Dataset content:
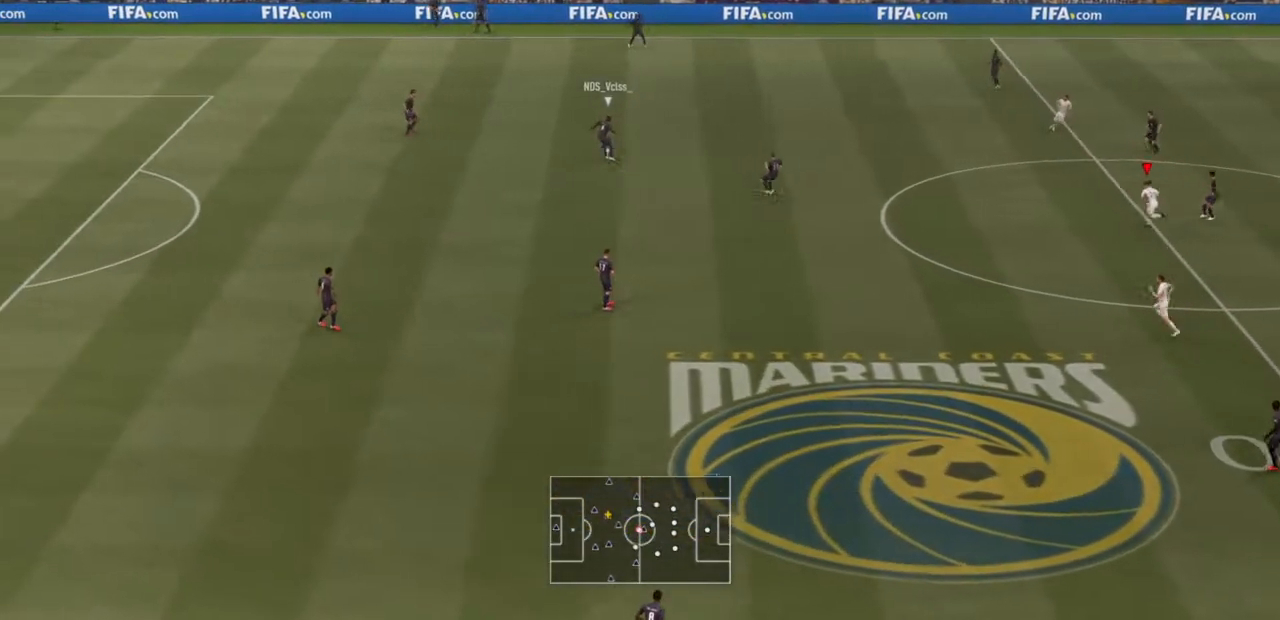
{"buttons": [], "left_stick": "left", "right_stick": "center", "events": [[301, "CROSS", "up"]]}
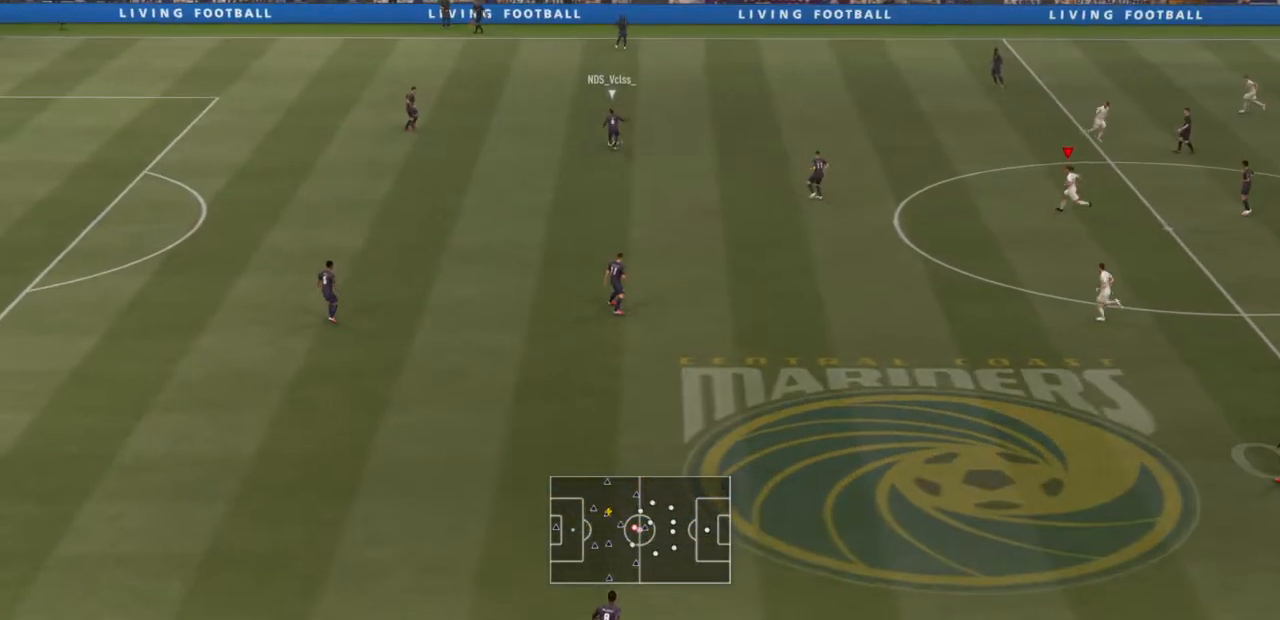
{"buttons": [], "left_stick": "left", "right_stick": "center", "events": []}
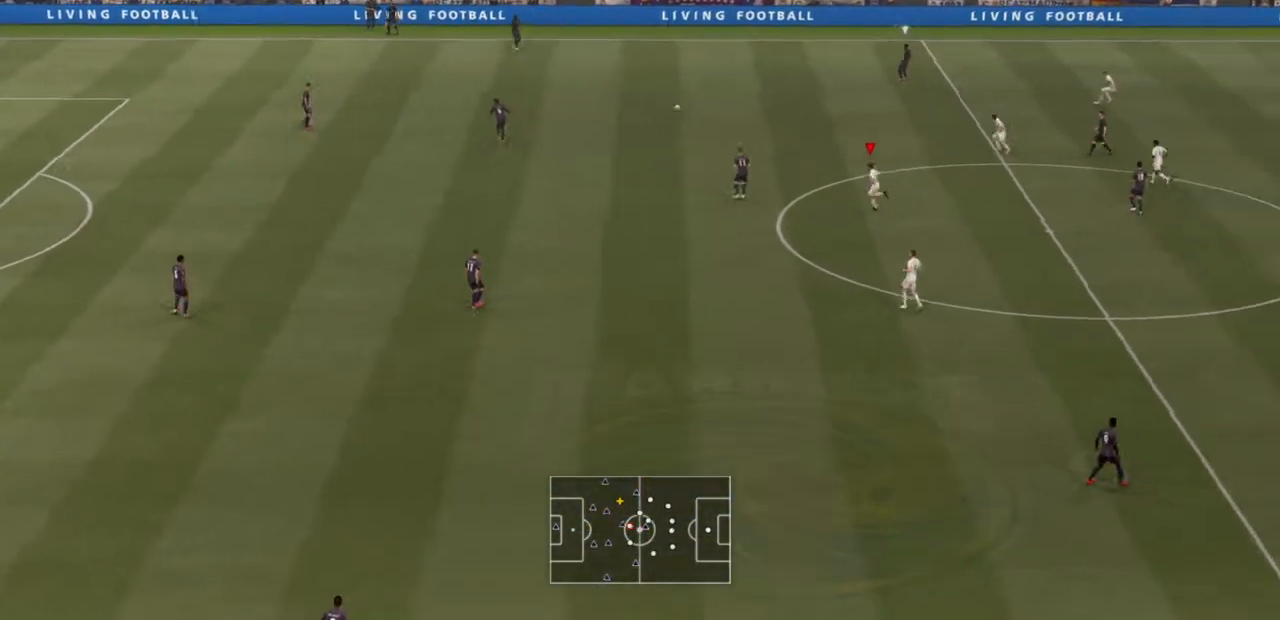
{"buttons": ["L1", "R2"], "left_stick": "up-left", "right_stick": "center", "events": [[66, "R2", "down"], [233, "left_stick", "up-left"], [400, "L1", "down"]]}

How to complete this task: Give the listing again in full, exactly as it is, but without its images.

Answer space:
{"buttons": [], "left_stick": "left", "right_stick": "center", "events": [[301, "CROSS", "up"]]}
{"buttons": [], "left_stick": "left", "right_stick": "center", "events": []}
{"buttons": ["L1", "R2"], "left_stick": "up-left", "right_stick": "center", "events": [[66, "R2", "down"], [233, "left_stick", "up-left"], [400, "L1", "down"]]}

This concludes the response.